(Yesterday, 9:41 am)Andreos1 wrote Take cars off the road and the bus lanes dont need to exist.
Making life difficult for car drivers doesn't encourage the modal switch.
If operators can get the basic, fundamentals right, then passengers will make the switch back to public transport.
The reason people switched to cars, was because buses didn't work for them. Not because there wasn't a bus lane.
Ridership has been declining for decades. And it's not because there wasn't a bus lane.
The correlation between increase in car usage and decline in passenger numbers is clear to see. The introduction and growth of bus priority measures hasn't stemmed the decline.
No disrespect, but that is a very idealised way of looking at thing. The bus is not the answer to every car journey - not should it be.
I really don’t want to give a history lesson either, but bus use plummeted between the 50s and 80s as car ownership grew. A period some nostalgically call the halcyon days of British bus! (ha). It’s worth remembering that having a car back then was a status symbol, like owning a colour TV or a washing machine - something we all have today.
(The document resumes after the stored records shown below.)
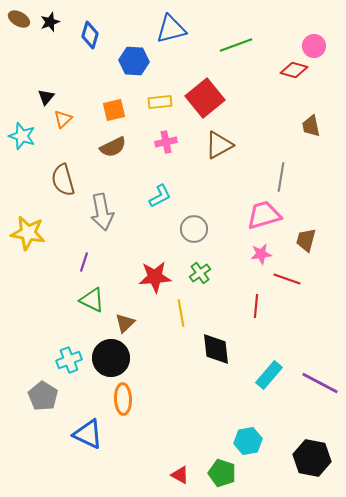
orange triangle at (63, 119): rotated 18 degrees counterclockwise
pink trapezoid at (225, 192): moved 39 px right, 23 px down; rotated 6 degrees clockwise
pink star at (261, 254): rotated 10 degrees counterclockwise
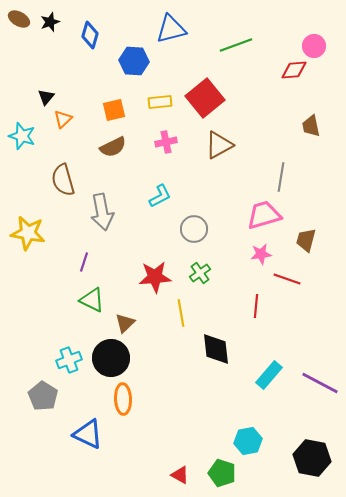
red diamond at (294, 70): rotated 20 degrees counterclockwise
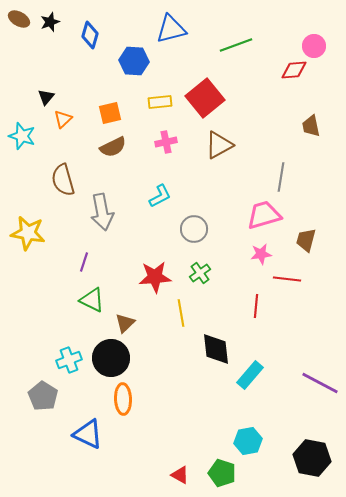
orange square at (114, 110): moved 4 px left, 3 px down
red line at (287, 279): rotated 12 degrees counterclockwise
cyan rectangle at (269, 375): moved 19 px left
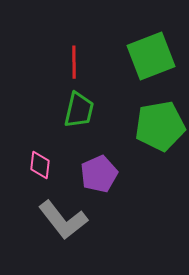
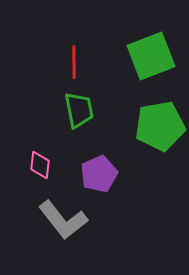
green trapezoid: rotated 24 degrees counterclockwise
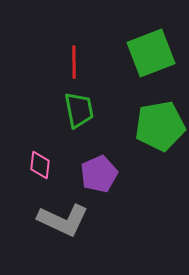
green square: moved 3 px up
gray L-shape: rotated 27 degrees counterclockwise
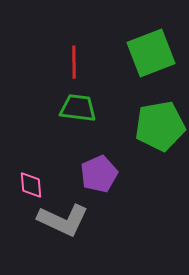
green trapezoid: moved 1 px left, 2 px up; rotated 72 degrees counterclockwise
pink diamond: moved 9 px left, 20 px down; rotated 12 degrees counterclockwise
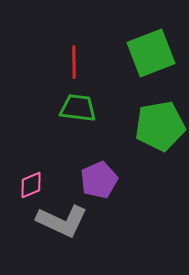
purple pentagon: moved 6 px down
pink diamond: rotated 72 degrees clockwise
gray L-shape: moved 1 px left, 1 px down
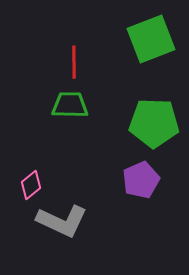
green square: moved 14 px up
green trapezoid: moved 8 px left, 3 px up; rotated 6 degrees counterclockwise
green pentagon: moved 6 px left, 3 px up; rotated 12 degrees clockwise
purple pentagon: moved 42 px right
pink diamond: rotated 16 degrees counterclockwise
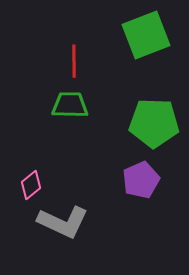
green square: moved 5 px left, 4 px up
red line: moved 1 px up
gray L-shape: moved 1 px right, 1 px down
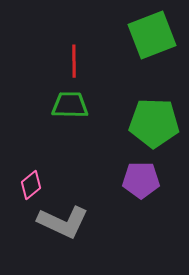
green square: moved 6 px right
purple pentagon: rotated 24 degrees clockwise
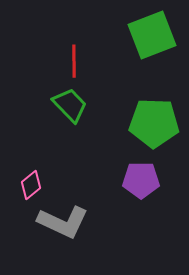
green trapezoid: rotated 45 degrees clockwise
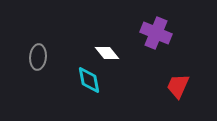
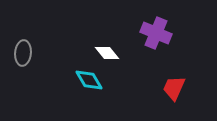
gray ellipse: moved 15 px left, 4 px up
cyan diamond: rotated 20 degrees counterclockwise
red trapezoid: moved 4 px left, 2 px down
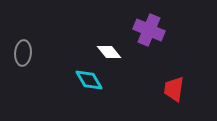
purple cross: moved 7 px left, 3 px up
white diamond: moved 2 px right, 1 px up
red trapezoid: moved 1 px down; rotated 16 degrees counterclockwise
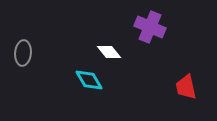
purple cross: moved 1 px right, 3 px up
red trapezoid: moved 12 px right, 2 px up; rotated 20 degrees counterclockwise
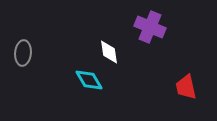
white diamond: rotated 30 degrees clockwise
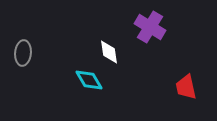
purple cross: rotated 8 degrees clockwise
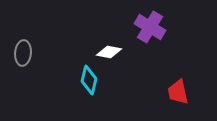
white diamond: rotated 70 degrees counterclockwise
cyan diamond: rotated 44 degrees clockwise
red trapezoid: moved 8 px left, 5 px down
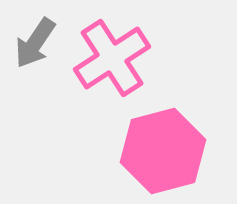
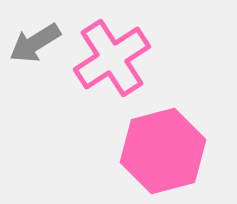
gray arrow: rotated 24 degrees clockwise
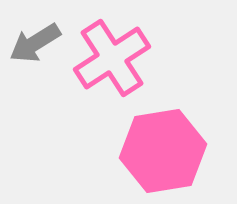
pink hexagon: rotated 6 degrees clockwise
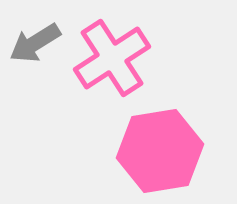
pink hexagon: moved 3 px left
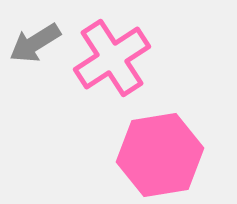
pink hexagon: moved 4 px down
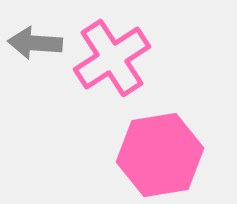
gray arrow: rotated 36 degrees clockwise
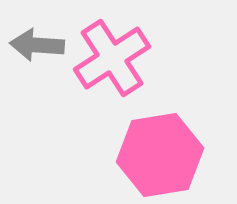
gray arrow: moved 2 px right, 2 px down
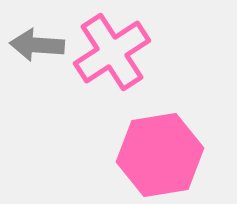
pink cross: moved 6 px up
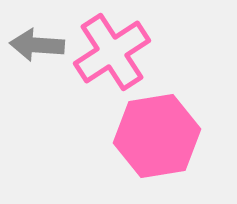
pink hexagon: moved 3 px left, 19 px up
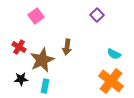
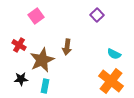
red cross: moved 2 px up
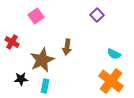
red cross: moved 7 px left, 3 px up
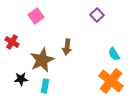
cyan semicircle: rotated 32 degrees clockwise
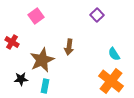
brown arrow: moved 2 px right
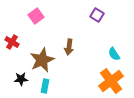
purple square: rotated 16 degrees counterclockwise
orange cross: rotated 15 degrees clockwise
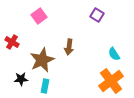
pink square: moved 3 px right
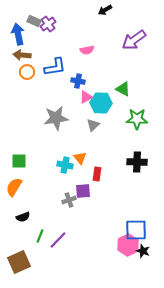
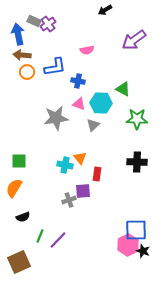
pink triangle: moved 7 px left, 7 px down; rotated 48 degrees clockwise
orange semicircle: moved 1 px down
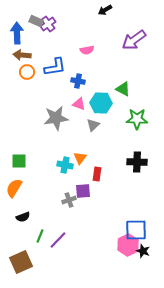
gray rectangle: moved 2 px right
blue arrow: moved 1 px left, 1 px up; rotated 10 degrees clockwise
orange triangle: rotated 16 degrees clockwise
brown square: moved 2 px right
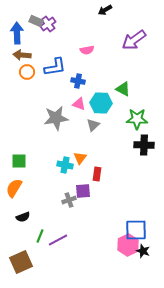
black cross: moved 7 px right, 17 px up
purple line: rotated 18 degrees clockwise
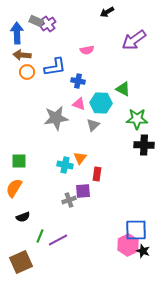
black arrow: moved 2 px right, 2 px down
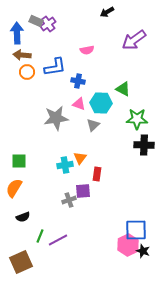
cyan cross: rotated 21 degrees counterclockwise
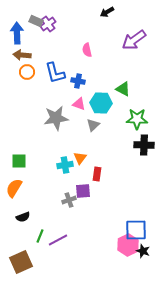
pink semicircle: rotated 88 degrees clockwise
blue L-shape: moved 6 px down; rotated 85 degrees clockwise
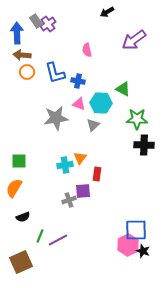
gray rectangle: rotated 32 degrees clockwise
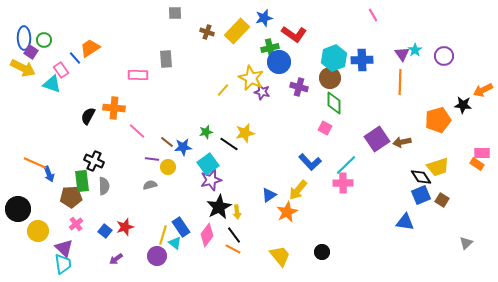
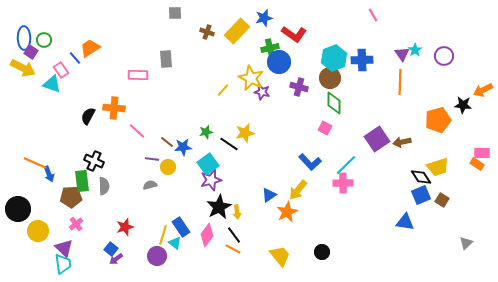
blue square at (105, 231): moved 6 px right, 18 px down
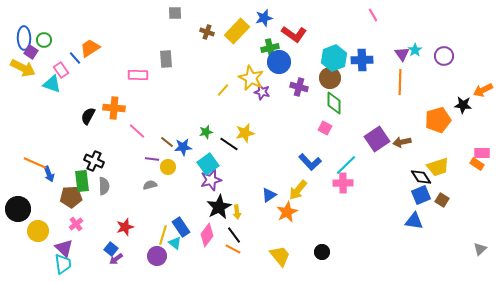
blue triangle at (405, 222): moved 9 px right, 1 px up
gray triangle at (466, 243): moved 14 px right, 6 px down
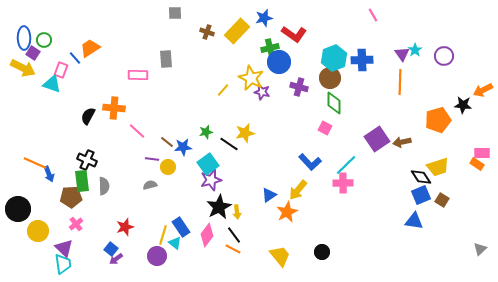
purple square at (31, 52): moved 2 px right, 1 px down
pink rectangle at (61, 70): rotated 56 degrees clockwise
black cross at (94, 161): moved 7 px left, 1 px up
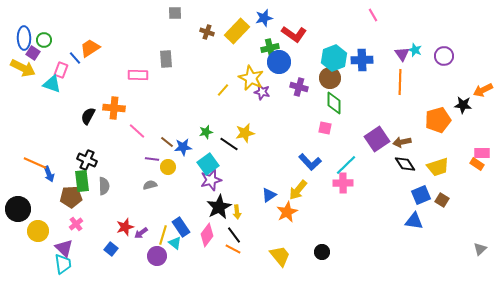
cyan star at (415, 50): rotated 16 degrees counterclockwise
pink square at (325, 128): rotated 16 degrees counterclockwise
black diamond at (421, 177): moved 16 px left, 13 px up
purple arrow at (116, 259): moved 25 px right, 26 px up
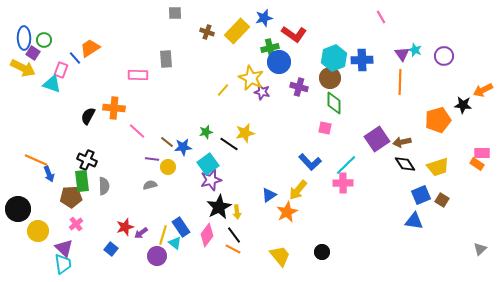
pink line at (373, 15): moved 8 px right, 2 px down
orange line at (35, 163): moved 1 px right, 3 px up
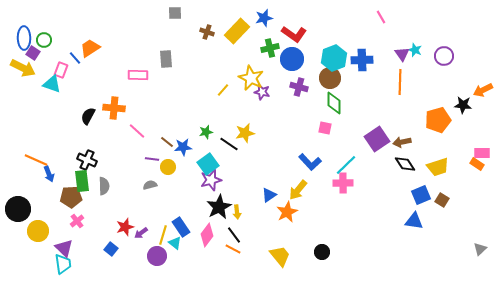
blue circle at (279, 62): moved 13 px right, 3 px up
pink cross at (76, 224): moved 1 px right, 3 px up
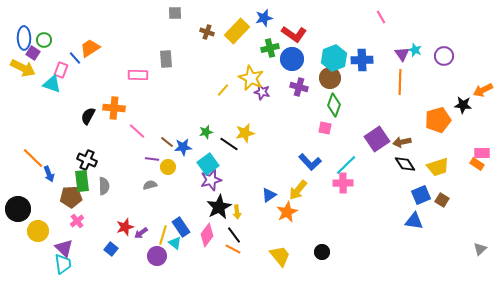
green diamond at (334, 103): moved 2 px down; rotated 20 degrees clockwise
orange line at (36, 160): moved 3 px left, 2 px up; rotated 20 degrees clockwise
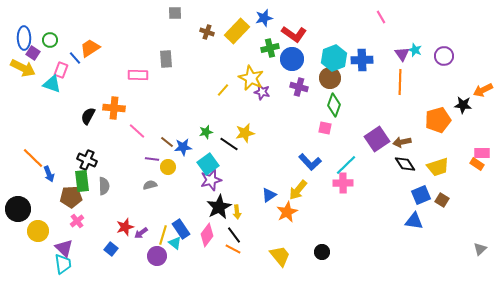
green circle at (44, 40): moved 6 px right
blue rectangle at (181, 227): moved 2 px down
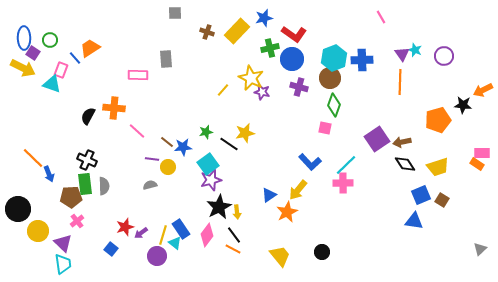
green rectangle at (82, 181): moved 3 px right, 3 px down
purple triangle at (64, 248): moved 1 px left, 5 px up
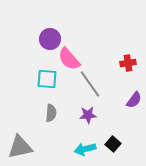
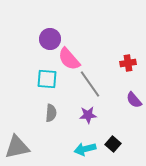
purple semicircle: rotated 102 degrees clockwise
gray triangle: moved 3 px left
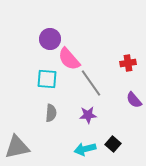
gray line: moved 1 px right, 1 px up
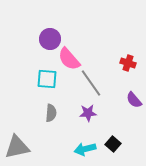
red cross: rotated 28 degrees clockwise
purple star: moved 2 px up
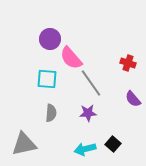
pink semicircle: moved 2 px right, 1 px up
purple semicircle: moved 1 px left, 1 px up
gray triangle: moved 7 px right, 3 px up
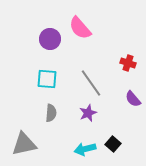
pink semicircle: moved 9 px right, 30 px up
purple star: rotated 18 degrees counterclockwise
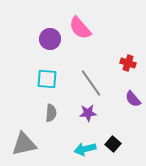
purple star: rotated 18 degrees clockwise
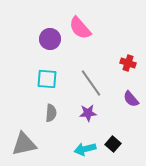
purple semicircle: moved 2 px left
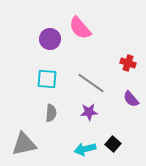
gray line: rotated 20 degrees counterclockwise
purple star: moved 1 px right, 1 px up
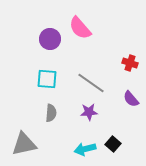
red cross: moved 2 px right
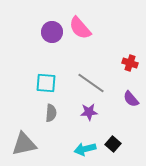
purple circle: moved 2 px right, 7 px up
cyan square: moved 1 px left, 4 px down
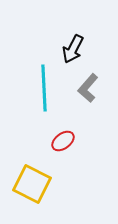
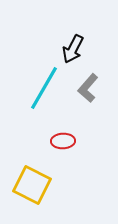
cyan line: rotated 33 degrees clockwise
red ellipse: rotated 35 degrees clockwise
yellow square: moved 1 px down
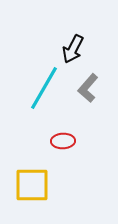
yellow square: rotated 27 degrees counterclockwise
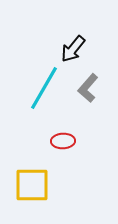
black arrow: rotated 12 degrees clockwise
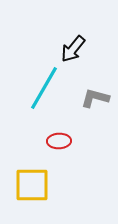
gray L-shape: moved 7 px right, 10 px down; rotated 64 degrees clockwise
red ellipse: moved 4 px left
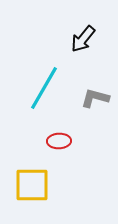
black arrow: moved 10 px right, 10 px up
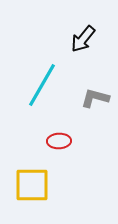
cyan line: moved 2 px left, 3 px up
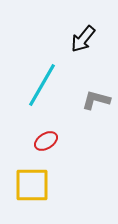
gray L-shape: moved 1 px right, 2 px down
red ellipse: moved 13 px left; rotated 30 degrees counterclockwise
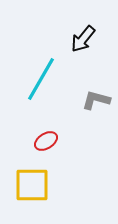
cyan line: moved 1 px left, 6 px up
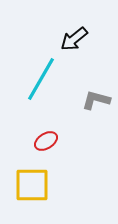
black arrow: moved 9 px left; rotated 12 degrees clockwise
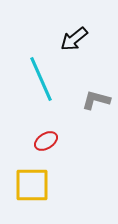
cyan line: rotated 54 degrees counterclockwise
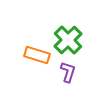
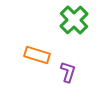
green cross: moved 6 px right, 20 px up
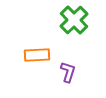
orange rectangle: rotated 20 degrees counterclockwise
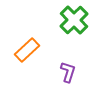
orange rectangle: moved 10 px left, 5 px up; rotated 40 degrees counterclockwise
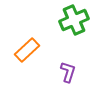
green cross: rotated 20 degrees clockwise
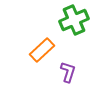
orange rectangle: moved 15 px right
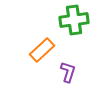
green cross: rotated 16 degrees clockwise
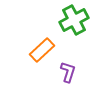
green cross: rotated 20 degrees counterclockwise
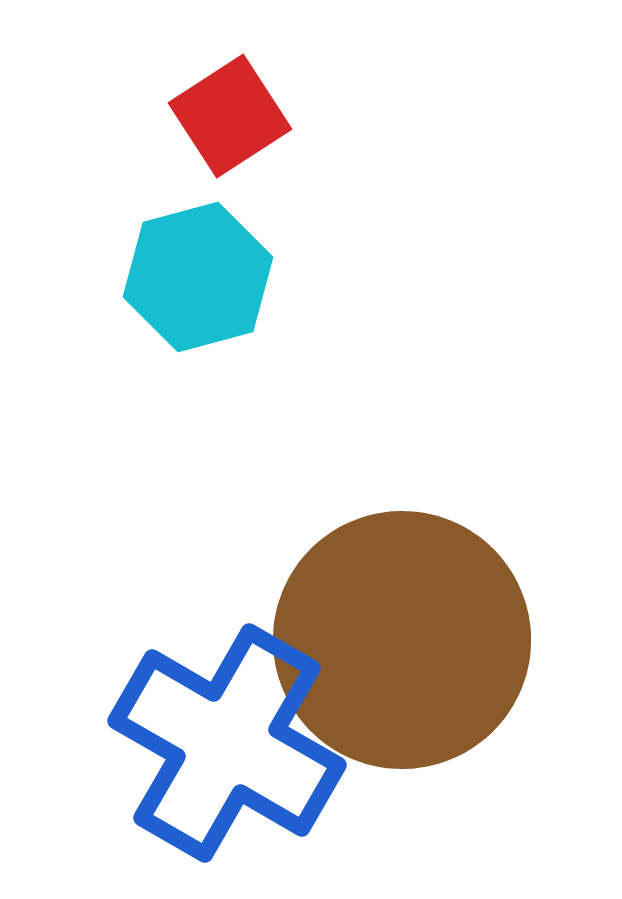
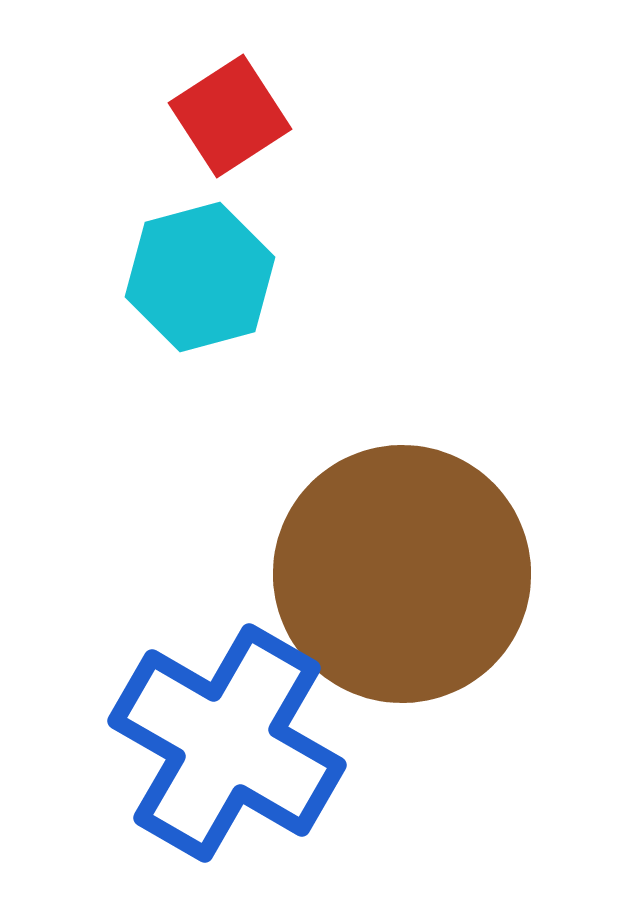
cyan hexagon: moved 2 px right
brown circle: moved 66 px up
For aspirational folk of the 60s and 70s, the implicit message was clear: why share a bus with others when you can drive yourself and your family? And that mindset stuck. Use a bus in some of our less salubrious areas today and I'd agree with that sentiment. if you owned a car, why would you go back to the bus?
As car use increased through the 70s and 80s, buses became slower and less reliable, triggering the vicious cycle of passengers abandoning them.
Bus priority measures only really emerged outside London from the 90s, but car use had already exploded over the previous four decades. Perhaps our forefathers should have introduced priority earlier, giving buses the reliability they needed instead of letting them sit in traffic for 40+ years without doing anything to help speed bus journeys.